WORK INSTRUCTION
Turn the lines of every row below into a numbered list, leaving out blank lines and the pictures.

GIVEN DATA
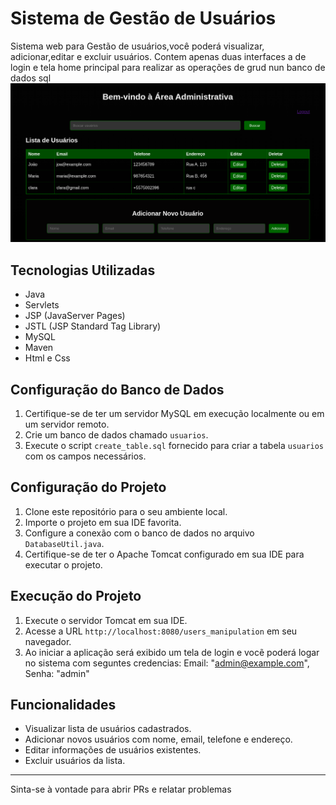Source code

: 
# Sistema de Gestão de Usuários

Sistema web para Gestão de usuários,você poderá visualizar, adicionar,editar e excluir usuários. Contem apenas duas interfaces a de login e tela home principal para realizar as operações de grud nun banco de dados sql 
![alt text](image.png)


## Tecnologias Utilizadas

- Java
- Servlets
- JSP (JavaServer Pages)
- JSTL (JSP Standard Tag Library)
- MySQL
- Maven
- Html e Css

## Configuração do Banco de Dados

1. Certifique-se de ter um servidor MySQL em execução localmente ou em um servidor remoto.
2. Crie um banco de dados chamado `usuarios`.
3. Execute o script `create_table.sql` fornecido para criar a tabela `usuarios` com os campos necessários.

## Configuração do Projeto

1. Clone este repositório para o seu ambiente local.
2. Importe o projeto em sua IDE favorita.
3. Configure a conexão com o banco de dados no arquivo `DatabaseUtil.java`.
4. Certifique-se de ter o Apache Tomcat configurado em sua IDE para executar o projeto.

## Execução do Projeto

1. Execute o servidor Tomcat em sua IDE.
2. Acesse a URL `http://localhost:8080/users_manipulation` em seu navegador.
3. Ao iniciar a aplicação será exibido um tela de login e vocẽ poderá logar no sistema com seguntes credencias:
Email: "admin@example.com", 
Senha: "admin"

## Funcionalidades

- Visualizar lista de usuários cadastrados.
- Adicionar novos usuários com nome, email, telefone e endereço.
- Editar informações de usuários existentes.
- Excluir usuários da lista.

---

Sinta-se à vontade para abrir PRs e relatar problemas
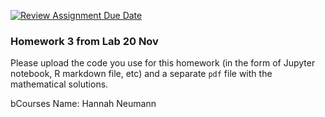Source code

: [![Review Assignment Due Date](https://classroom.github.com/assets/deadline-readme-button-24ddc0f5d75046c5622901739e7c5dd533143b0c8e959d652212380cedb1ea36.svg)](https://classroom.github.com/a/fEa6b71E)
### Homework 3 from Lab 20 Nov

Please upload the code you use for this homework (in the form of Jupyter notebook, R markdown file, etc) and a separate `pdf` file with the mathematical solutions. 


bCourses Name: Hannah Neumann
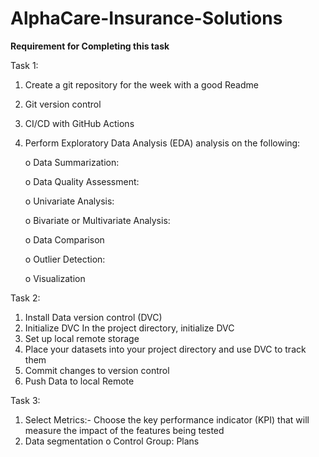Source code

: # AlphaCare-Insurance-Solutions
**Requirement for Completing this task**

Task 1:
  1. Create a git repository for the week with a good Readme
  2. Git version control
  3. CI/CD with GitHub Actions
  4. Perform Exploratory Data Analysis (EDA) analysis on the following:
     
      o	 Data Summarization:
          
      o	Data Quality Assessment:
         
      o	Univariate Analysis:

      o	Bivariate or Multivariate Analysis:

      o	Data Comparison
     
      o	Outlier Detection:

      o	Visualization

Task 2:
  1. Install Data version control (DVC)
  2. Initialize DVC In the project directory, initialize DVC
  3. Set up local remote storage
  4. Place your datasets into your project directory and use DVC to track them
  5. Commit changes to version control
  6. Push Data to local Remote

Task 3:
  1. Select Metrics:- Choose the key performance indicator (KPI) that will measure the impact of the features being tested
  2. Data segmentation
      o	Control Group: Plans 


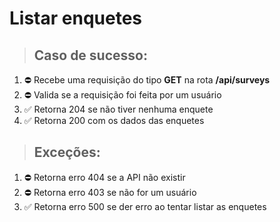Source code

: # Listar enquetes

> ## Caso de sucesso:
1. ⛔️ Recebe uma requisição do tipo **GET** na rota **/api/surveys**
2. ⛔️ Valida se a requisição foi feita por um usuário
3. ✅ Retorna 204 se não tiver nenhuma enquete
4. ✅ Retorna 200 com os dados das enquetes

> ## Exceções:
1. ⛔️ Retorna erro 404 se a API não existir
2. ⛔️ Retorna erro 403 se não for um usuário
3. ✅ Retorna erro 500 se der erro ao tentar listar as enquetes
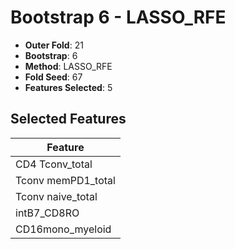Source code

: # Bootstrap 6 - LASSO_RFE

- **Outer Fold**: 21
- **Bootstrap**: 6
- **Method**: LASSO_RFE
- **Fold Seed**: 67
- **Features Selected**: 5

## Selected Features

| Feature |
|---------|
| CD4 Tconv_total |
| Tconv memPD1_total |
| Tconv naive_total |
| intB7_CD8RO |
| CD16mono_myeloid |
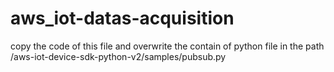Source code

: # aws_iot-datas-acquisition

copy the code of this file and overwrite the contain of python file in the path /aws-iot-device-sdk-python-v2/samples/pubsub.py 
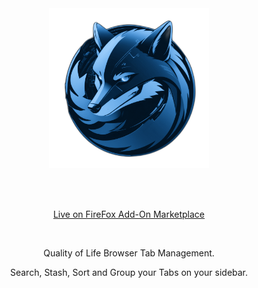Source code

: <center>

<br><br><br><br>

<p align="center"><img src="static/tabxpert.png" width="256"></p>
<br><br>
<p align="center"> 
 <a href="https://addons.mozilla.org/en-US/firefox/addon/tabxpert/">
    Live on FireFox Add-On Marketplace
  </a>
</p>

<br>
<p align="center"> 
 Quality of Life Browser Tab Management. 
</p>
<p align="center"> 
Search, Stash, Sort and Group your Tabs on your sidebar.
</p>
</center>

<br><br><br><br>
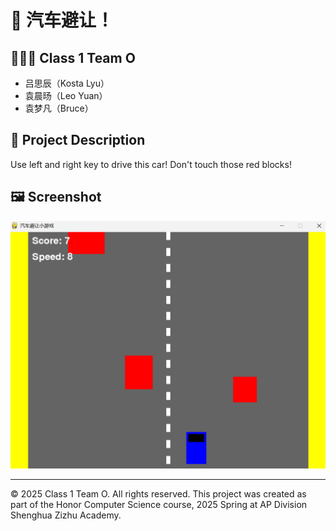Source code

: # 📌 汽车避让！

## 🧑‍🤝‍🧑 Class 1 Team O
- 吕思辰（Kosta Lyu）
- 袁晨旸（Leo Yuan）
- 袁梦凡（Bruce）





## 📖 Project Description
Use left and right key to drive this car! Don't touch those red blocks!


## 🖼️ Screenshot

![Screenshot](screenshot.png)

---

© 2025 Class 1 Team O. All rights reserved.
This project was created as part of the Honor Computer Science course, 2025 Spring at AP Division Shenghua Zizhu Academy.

ANSWER BOX
1. Source code
2. : 
3. # Sistema de Gestão de Usuários
4. Sistema web para Gestão de usuários,você poderá visualizar, adicionar,editar e excluir usuários. Contem apenas duas interfaces a de login e tela home principal para realizar as operações de grud nun banco de dados sql 
5. ![alt text](image.png)
6. ## Tecnologias Utilizadas
7. - Java
8. - Servlets
9. - JSP (JavaServer Pages)
10. - JSTL (JSP Standard Tag Library)
11. - MySQL
12. - Maven
13. - Html e Css
14. ## Configuração do Banco de Dados
15. 1. Certifique-se de ter um servidor MySQL em execução localmente ou em um servidor remoto.
16. 2. Crie um banco de dados chamado `usuarios`.
17. 3. Execute o script `create_table.sql` fornecido para criar a tabela `usuarios` com os campos necessários.
18. ## Configuração do Projeto
19. 1. Clone este repositório para o seu ambiente local.
20. 2. Importe o projeto em sua IDE favorita.
21. 3. Configure a conexão com o banco de dados no arquivo `DatabaseUtil.java`.
22. 4. Certifique-se de ter o Apache Tomcat configurado em sua IDE para executar o projeto.
23. ## Execução do Projeto
24. 1. Execute o servidor Tomcat em sua IDE.
25. 2. Acesse a URL `http://localhost:8080/users_manipulation` em seu navegador.
26. 3. Ao iniciar a aplicação será exibido um tela de login e vocẽ poderá logar no sistema com seguntes credencias:
27. Email: "admin@example.com", 
28. Senha: "admin"
29. ## Funcionalidades
30. - Visualizar lista de usuários cadastrados.
31. - Adicionar novos usuários com nome, email, telefone e endereço.
32. - Editar informações de usuários existentes.
33. - Excluir usuários da lista.
34. ---
35. Sinta-se à vontade para abrir PRs e relatar problemas
36. Source code
37. : [![Review Assignment Due Date](https://classroom.github.com/assets/deadline-readme-button-24ddc0f5d75046c5622901739e7c5dd533143b0c8e959d652212380cedb1ea36.svg)](https://classroom.github.com/a/fEa6b71E)
38. ### Homework 3 from Lab 20 Nov
39. Please upload the code you use for this homework (in the form of Jupyter notebook, R markdown file, etc) and a separate `pdf` file with the mathematical solutions. 
40. bCourses Name: Hannah Neumann
41. Source code
42. : # AlphaCare-Insurance-Solutions
43. **Requirement for Completing this task**
44. Task 1:
45.   1. Create a git repository for the week with a good Readme
46.   2. Git version control
47.   3. CI/CD with GitHub Actions
48.   4. Perform Exploratory Data Analysis (EDA) analysis on the following:
49.       o	 Data Summarization:
50.       o	Data Quality Assessment:
51.       o	Univariate Analysis:
52.       o	Bivariate or Multivariate Analysis:
53.       o	Data Comparison
54.       o	Outlier Detection:
55.       o	Visualization
56. Task 2:
57.   1. Install Data version control (DVC)
58.   2. Initialize DVC In the project directory, initialize DVC
59.   3. Set up local remote storage
60.   4. Place your datasets into your project directory and use DVC to track them
61.   5. Commit changes to version control
62.   6. Push Data to local Remote
63. Task 3:
64.   1. Select Metrics:- Choose the key performance indicator (KPI) that will measure the impact of the features being tested
65.   2. Data segmentation
66.       o	Control Group: Plans 
67. Source code
68. : # Listar enquetes
69. > ## Caso de sucesso:
70. 1. ⛔️ Recebe uma requisição do tipo **GET** na rota **/api/surveys**
71. 2. ⛔️ Valida se a requisição foi feita por um usuário
72. 3. ✅ Retorna 204 se não tiver nenhuma enquete
73. 4. ✅ Retorna 200 com os dados das enquetes
74. > ## Exceções:
75. 1. ⛔️ Retorna erro 404 se a API não existir
76. 2. ⛔️ Retorna erro 403 se não for um usuário
77. 3. ✅ Retorna erro 500 se der erro ao tentar listar as enquetes
78. Source code
79. : # Bootstrap 6 - LASSO_RFE
80. - **Outer Fold**: 21
81. - **Bootstrap**: 6
82. - **Method**: LASSO_RFE
83. - **Fold Seed**: 67
84. - **Features Selected**: 5
85. ## Selected Features
86. | Feature |
87. |---------|
88. | CD4 Tconv_total |
89. | Tconv memPD1_total |
90. | Tconv naive_total |
91. | intB7_CD8RO |
92. | CD16mono_myeloid |
93. Source code
94. : # aws_iot-datas-acquisition
95. copy the code of this file and overwrite the contain of python file in the path /aws-iot-device-sdk-python-v2/samples/pubsub.py 
96. Source code
97. : <center>
98. <br><br><br><br>
99. <p align="center"><img src="static/tabxpert.png" width="256"></p>
100. <br><br>
101. <p align="center"> 
102.  <a href="https://addons.mozilla.org/en-US/firefox/addon/tabxpert/">
103.     Live on FireFox Add-On Marketplace
104.   </a>
105. </p>
106. <br>
107. <p align="center"> 
108.  Quality of Life Browser Tab Management. 
109. </p>
110. <p align="center"> 
111. Search, Stash, Sort and Group your Tabs on your sidebar.
112. </p>
113. </center>
114. <br><br><br><br>
115. Source code
116. : # 📌 汽车避让！
117. ## 🧑‍🤝‍🧑 Class 1 Team O
118. - 吕思辰（Kosta Lyu）
119. - 袁晨旸（Leo Yuan）
120. - 袁梦凡（Bruce）
121. ## 📖 Project Description
122. Use left and right key to drive this car! Don't touch those red blocks!
123. ## 🖼️ Screenshot
124. ![Screenshot](screenshot.png)
125. ---
126. © 2025 Class 1 Team O. All rights reserved.
127. This project was created as part of the Honor Computer Science course, 2025 Spring at AP Division Shenghua Zizhu Academy.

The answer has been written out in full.